Hemlock is a Foundation Species

Harvard Forest LTER

Hemlock is a Foundation Species

The hemlock forest, as seen from the Woods Road to the tower.
Credit: David R. Foster- Harvard Forest Archives

Three decades of research on abrupt declines in pre-European hemlock populations, long term regional measurements of hemlock decline from the invasive insect hemlock woolly adelgid, and the long term Hemlock Removal Experiment confirm that hemlocks are a foundation species. They control forest structure, composition, and microclimate, with cascading trophic effects extending from mammals to microbes. As invasive insects proliferate across North America, HFR LTER is developing a generalizable understanding of population, community, and ecosystem level responses.

 

Microbes Respond to Global Change

Harvard Forest LTER

Microbes Respond to Global Change

The soil warming plots at Harvard Forest viewed from atop an adjacent research tower.
Credit: Audrey Barker Plotkin- Harvard Forest Archives

Decades of experimental soil warming and nitrogen enrichment have induced adaptive responses in microbial communities, abruptly shifting soil carbon dynamics.
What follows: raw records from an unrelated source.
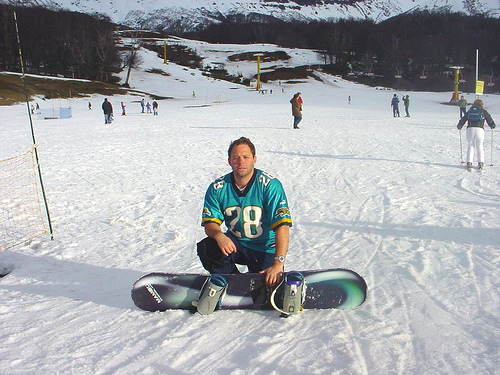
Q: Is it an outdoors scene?
A: Yes, it is outdoors.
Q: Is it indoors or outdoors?
A: It is outdoors.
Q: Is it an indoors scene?
A: No, it is outdoors.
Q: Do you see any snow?
A: Yes, there is snow.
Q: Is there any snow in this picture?
A: Yes, there is snow.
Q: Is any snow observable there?
A: Yes, there is snow.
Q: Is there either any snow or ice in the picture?
A: Yes, there is snow.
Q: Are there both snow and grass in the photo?
A: Yes, there are both snow and grass.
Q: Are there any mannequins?
A: No, there are no mannequins.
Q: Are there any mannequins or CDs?
A: No, there are no mannequins or cds.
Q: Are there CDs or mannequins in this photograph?
A: No, there are no mannequins or cds.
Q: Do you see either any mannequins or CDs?
A: No, there are no mannequins or cds.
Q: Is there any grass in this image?
A: Yes, there is grass.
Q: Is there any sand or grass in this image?
A: Yes, there is grass.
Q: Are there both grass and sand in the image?
A: No, there is grass but no sand.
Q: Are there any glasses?
A: No, there are no glasses.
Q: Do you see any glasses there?
A: No, there are no glasses.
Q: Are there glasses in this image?
A: No, there are no glasses.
The experiments have revealed phased responses to warming, oscillating between multi year periods of significant soil carbon loss and phases of no carbon loss.

 

Spring is Arriving Earlier

Harvard Forest LTER

Spring is Arriving Earlier

Postdoctoral fellow David Basler releases his drone from the top of Harvard Forest’s walk-up tower.
Credit: David R. Foster- Harvard Forest Archives

Over the last 30 years, spring phenology has advanced across eastern North America, increasing photosynthesis and net ecosystem carbon storage, with a small negative feedback to climate change. Beginning in 1990 as a biannual pen-and-paper record of bud break and leaf fall, HFR LTER launched the PhenoCam Network in 2008, a continental scale observatory of digital imagery tracking phenology at fine spatial and temporal scales.